# Tool Talk > Wheels >  And now something completely different

## Toolmaker51

Been on my box truck project/s!
This addresses irritating feature of liftgate ramp. It's more of a threshold to transition ground level up to thickness of the gate platform itself.
When gate folds for locking up or travel, a 1/2" pin holds the ramp against the platform, instead of flapping like a rabid aileron. 
All well and good, that day in 1996. 
Now it's 2022; this cheesy little popcorn of a weld bead and 1000's of entries into a 1/64th larger hole, continually bell-mouthed it. Naturally it tends to stick in the hole. While a tap might loosen it, it needs shock of a tool not a finger. Another bead held it from being lost.
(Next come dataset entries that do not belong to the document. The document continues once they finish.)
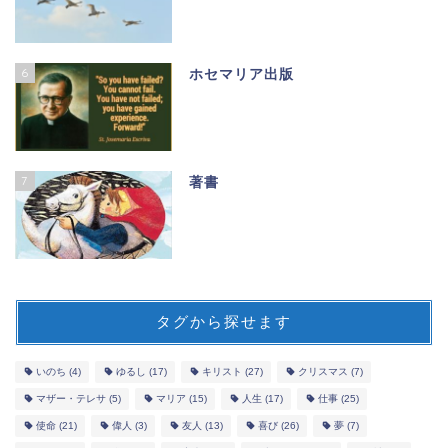
6
ホセマリア出版
7
著書
タグから探せます
いのち
(4)
ゆるし
(17)
キリスト
(27)
クリスマス
(7)
マザー・テレサ
(5)
マリア
(15)
人生
(17)
仕事
(25)
使命
(21)
偉人
(3)
友人
(13)
喜び
(26)
夢
(7)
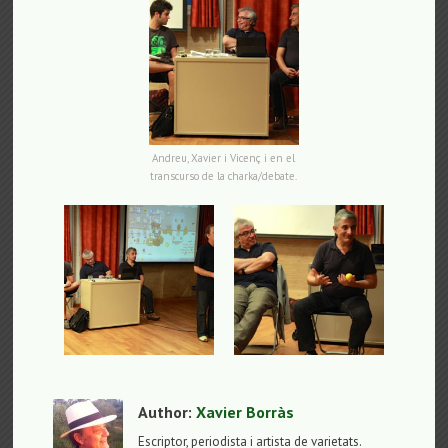
Andreu, Xavier i Vicenç i en el
transcurso de la charka/debate.
Author:
Xavier Borràs
Escriptor, periodista i artista de varietats.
Well, this just won't do. Here in sunny CA is one thing; back home, entertainment value is naught. Gloves often cause that. So.........
I ground off lower bead, and removed it. 
Here it poses  before joining bucket of remnant bits awaiting new life. 
In that receptacle, a larger brother offered extra girth as a solution; chucked him up and turned a 1/2" diameter spud in same effective length, under the 1" head.  Add taper section at tip keeps it from digging into the aluminum tread plate.
Cross drilled through for a 3/16" dowel, finalizing dropping pin into place.


Another quickie; Painted backside plain black to not remind our local metal 'recyclers' and '$crap hauler$' [thieve$] it'$ aluminum.

----------